Impotência. Como é difícil manter sufocado um sentimento como este! Não me refiro ao tipo de impotência que passa pela nossa cabeça todas as vezes que lemos ou ouvimos essa palavra. Não me refiro a performance da libido. Hoje em dia não há motivos para um leigo escrever sobre este assunto. A ciência já se incumbiu de resolve-lo, na grande maioria dos casos.
Meu propósito é o de envolver-me na seara dos psicólogos e externar alguns pensamentos ditados pelo péssimo estado de espírito que vem pautando, com insistência progressiva, minha existência, principalmente nos últimos tempos. Entendamos este propósito como um exercício de auto-análise.
Localizo e adoto o termo "impotência" como o mais apropriado para definir meus sentimentos.
A maior similaridade entre as impotências sexual e existencial está situada no fato de que ambas são sufocadas pela vítima. A hipocrisia do pudor impede a exteriorização das angústias do impotente sexual. As hipocrisias impostas pelas convenções - religiosas e sociais - torna conveniente à vítima enrustir sua impotência existencial.

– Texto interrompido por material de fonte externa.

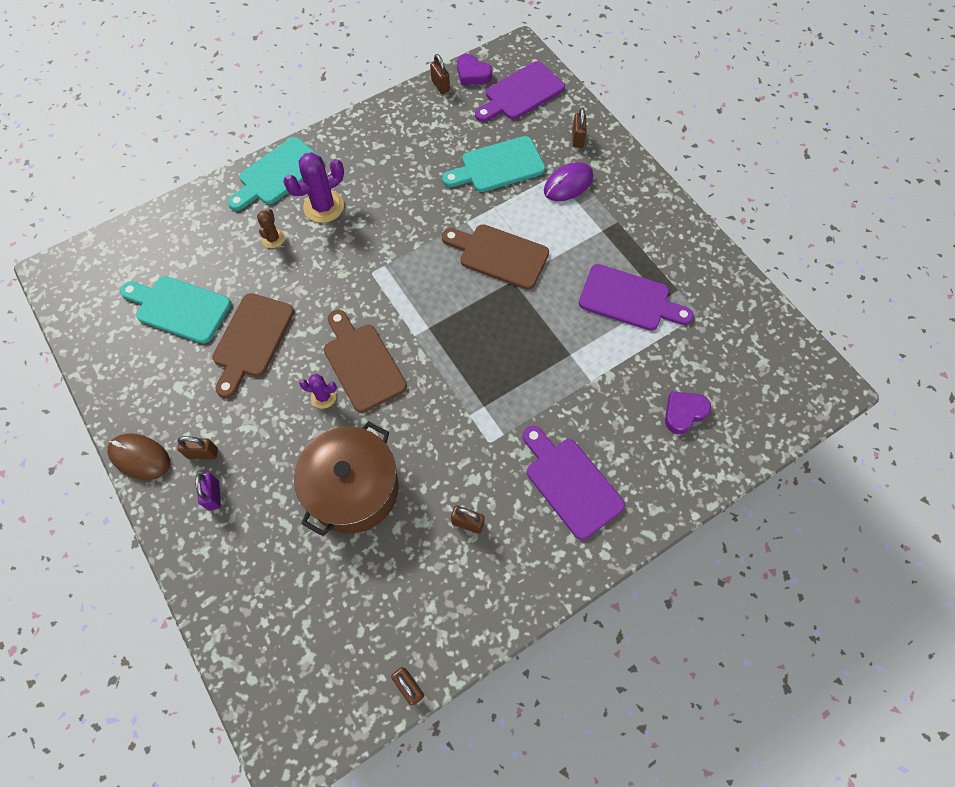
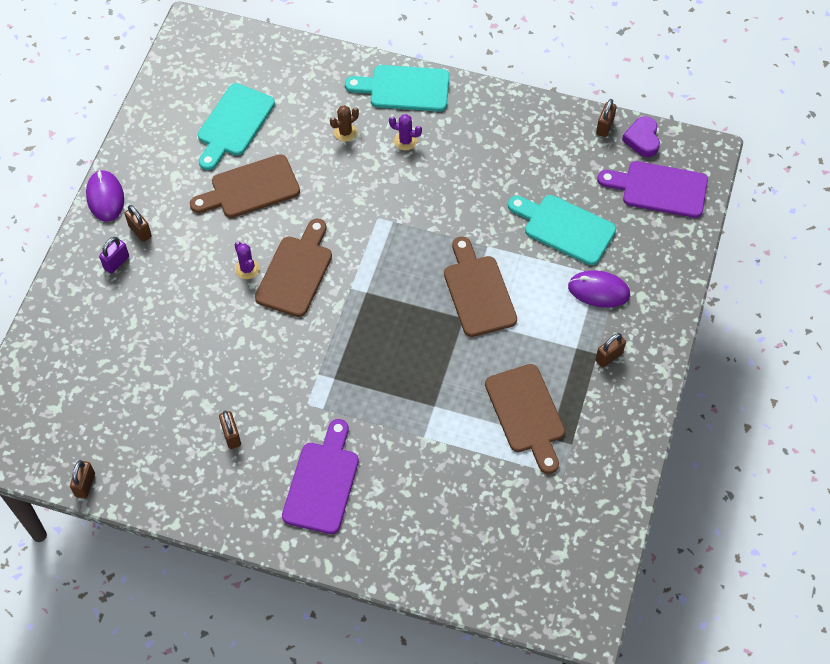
camera: 50 degrees right, 5 degrees down
(140, 457) = (105, 197): brown mouse -> purple mouse
(179, 308) = (233, 124): turquoise cutting board -> turquoise cutting board turned 135 degrees counterclockwise
(323, 206) = (405, 141): purple cactus -> purple cactus, size x0.56
(353, 489) = (194, 343): brown pot -> none
(577, 139) = (654, 264): brown padlock -> brown padlock (609, 357)
(629, 299) = (526, 413): purple cutting board -> brown cutting board
(684, 413) = (456, 523): purple heart -> none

A levar ao pé da letra tudo o que ouvi, vivi e assimilei nestes meus muitos anos de vida, estou irremediavelmente condenado a cumprir o resto de meus dias aqui na terra sob o patrocínio da hipocrisia.
Sempre fui e continuo sendo conduzido como uma marionete nas mãos das convenções. Cumpridos meus dias aqui, também estarei irremediavelmente condenado ao inferno, do ponto de vista dos católicos, ou à s regiões dos espíritos impuros, do ponto de vista dos espíritas. Cito estas duas doutrinas porque são as que conheço melhor.
Como atender os ditames da condição humana sem se sentir ingrato, insensível e impuro? A rigor, em minha modestíssima opinião, é impossível. Senão, vejamos:
- Não podemos nos aborrecer;
- Não podemos desejar o sexo oposto;
- Não podemos nos fartar da comida que gostamos;
- Não podemos sentir preguiça;
- Não podemos ficar ansiosos;
- Não podemos deixar de agradecer um elogio, mesmo que insincero;
- Não podemos revidar um insulto;
- Não podemos gostar de uma ereção, mesmo que involuntária;
- Não podemos rir de anedotas picantes, mesmo que sejam inteligentes;
- Não podemos reclamar dos desconfortos, mesmo dos mais atrozes;
- Não podemos, quando casados, sentir vontade de sermos amados;
- Não podemos romper os laços do casamento, mesmo que não estejamos felizes.
Isto é apenas uma pequena mostra. Há quem não cometa, ou sinta grande vontade de cometer, mais de uma escorregadela destas, mais de uma vez por dia, todos os dias?
Pelo que ensinaram-me, só o fato de pensar ou sentir vontade já está errado.
Tenho, como homem dotado de inteligência e razão, todos os desejos, ambições e aspirações comuns de meu tempo. Como animal, tenho todos os meus instintos naturais. Estas propriedades caminham em sentido diametralmente oposto aos ensinamentos doutrinários e religiosos.
De nada adiantam meus esforços. Não vejo como neutralizar os apelos da carne, do estómago, do bolso e até mesmo da vaidade. A única forma é ignorar esse estado de repressão que me é imposto diuturnamente, ou me resignar à condição inevitável de impotente sexual e existencial, o que significa vagar pela vida como um morto vivo.